By employing strategic workforce planning, we addressed key challenges within the CAMHS department:

  • Addressing Capacity and Demand Gaps: The department faced a significant capacity shortfall of 8.34 PAs, representing an 8.7% gap in meeting service demand. Clinical Administration was notably under-resourced, with only 11.5 PAs allocated against a demand of 22 PAs, creating a gap of 10.5 PAs. To bridge this gap, we recommended fully recognising the administrative demand by allocating an additional 10.5 PAs across doctors to ensure that assessment and administration activities are adequately covered.
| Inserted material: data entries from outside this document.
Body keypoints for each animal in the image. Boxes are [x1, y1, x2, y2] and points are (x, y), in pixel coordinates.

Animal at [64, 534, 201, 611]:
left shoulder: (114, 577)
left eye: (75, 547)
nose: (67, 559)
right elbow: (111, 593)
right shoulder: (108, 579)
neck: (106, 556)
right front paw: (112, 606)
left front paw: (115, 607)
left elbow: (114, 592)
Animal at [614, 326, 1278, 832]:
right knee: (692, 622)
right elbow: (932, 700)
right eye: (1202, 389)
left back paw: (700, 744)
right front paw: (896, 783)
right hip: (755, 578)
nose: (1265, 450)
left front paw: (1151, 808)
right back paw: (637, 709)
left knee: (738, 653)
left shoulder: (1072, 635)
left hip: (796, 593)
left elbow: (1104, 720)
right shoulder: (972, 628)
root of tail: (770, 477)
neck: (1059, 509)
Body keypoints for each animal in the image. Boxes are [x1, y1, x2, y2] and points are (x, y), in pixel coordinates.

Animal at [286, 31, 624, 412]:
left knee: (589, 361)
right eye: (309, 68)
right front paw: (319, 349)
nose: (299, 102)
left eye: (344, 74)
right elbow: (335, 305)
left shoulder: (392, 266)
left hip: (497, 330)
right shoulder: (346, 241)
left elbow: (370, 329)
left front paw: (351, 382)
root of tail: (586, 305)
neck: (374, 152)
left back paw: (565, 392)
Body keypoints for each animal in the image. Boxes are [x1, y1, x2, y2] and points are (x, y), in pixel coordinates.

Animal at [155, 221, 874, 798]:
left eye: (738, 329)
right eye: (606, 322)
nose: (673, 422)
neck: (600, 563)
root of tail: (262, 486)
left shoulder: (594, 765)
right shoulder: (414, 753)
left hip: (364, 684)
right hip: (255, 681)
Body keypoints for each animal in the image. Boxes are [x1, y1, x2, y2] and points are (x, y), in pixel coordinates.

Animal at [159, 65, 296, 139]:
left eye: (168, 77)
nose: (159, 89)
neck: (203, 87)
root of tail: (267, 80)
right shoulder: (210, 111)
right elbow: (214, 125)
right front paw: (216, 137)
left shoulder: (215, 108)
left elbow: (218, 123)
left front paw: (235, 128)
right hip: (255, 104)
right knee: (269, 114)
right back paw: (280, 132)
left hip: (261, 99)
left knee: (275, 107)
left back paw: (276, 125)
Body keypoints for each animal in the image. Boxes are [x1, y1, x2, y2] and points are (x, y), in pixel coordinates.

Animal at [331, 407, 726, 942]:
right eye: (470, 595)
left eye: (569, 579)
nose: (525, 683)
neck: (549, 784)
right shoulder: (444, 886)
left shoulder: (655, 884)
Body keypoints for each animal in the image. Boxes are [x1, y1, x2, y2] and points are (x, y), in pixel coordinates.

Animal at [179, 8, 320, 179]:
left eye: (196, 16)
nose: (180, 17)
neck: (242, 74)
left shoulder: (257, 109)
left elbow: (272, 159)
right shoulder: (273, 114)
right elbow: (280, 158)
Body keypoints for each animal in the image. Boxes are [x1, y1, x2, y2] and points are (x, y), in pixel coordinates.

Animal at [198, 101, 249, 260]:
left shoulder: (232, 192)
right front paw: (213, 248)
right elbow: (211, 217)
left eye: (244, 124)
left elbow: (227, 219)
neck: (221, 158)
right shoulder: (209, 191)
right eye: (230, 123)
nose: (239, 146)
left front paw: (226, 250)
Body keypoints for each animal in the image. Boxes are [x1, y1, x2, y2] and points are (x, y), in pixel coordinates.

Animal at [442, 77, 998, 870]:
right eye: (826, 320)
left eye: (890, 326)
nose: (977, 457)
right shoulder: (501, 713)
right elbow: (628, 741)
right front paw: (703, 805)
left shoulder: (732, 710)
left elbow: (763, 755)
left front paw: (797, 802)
  • Optimising Outpatient Services: Outpatient services demonstrated a close alignment between capacity (22.23 PAs) and demand (21.99 PAs). This balance indicates effective resource allocation for outpatient care, which we aimed to maintain.
  • Aligning Direct Clinical Care (DCC) Activities: Other DCC activities, including MDTs and “DCC Other,” were well-aligned with demand. However, Core SPAs were misaligned due to SPA tariffs being set at 1.5 PAs per Consultant, which aligns with the Trust’s future goals once the new job planning policy is formally implemented.
  • Standardising Core SPA Allocations: Some Consultants had more than 1.5 Core SPAs in their job plans, leading to inconsistencies. We worked to standardise these allocations to ensure equitable distribution of non-clinical responsibilities among staff, aligning them with the Trust’s aspirations.
  • Enhancing Non-Clinical Activity Management: Capacity was aligned with demand for other non-clinical activities, such as additional responsibilities and Medical School activities, ensuring that these areas were managed effectively.
  • Conclusion and Recommendations: The CAMHS department needed to allocate additional resources to meet the demand for clinical administration and review Core SPA allocations to ensure fairness. By aligning these resources with demand through careful planning, the department could significantly enhance service delivery and improve overall operational efficiency.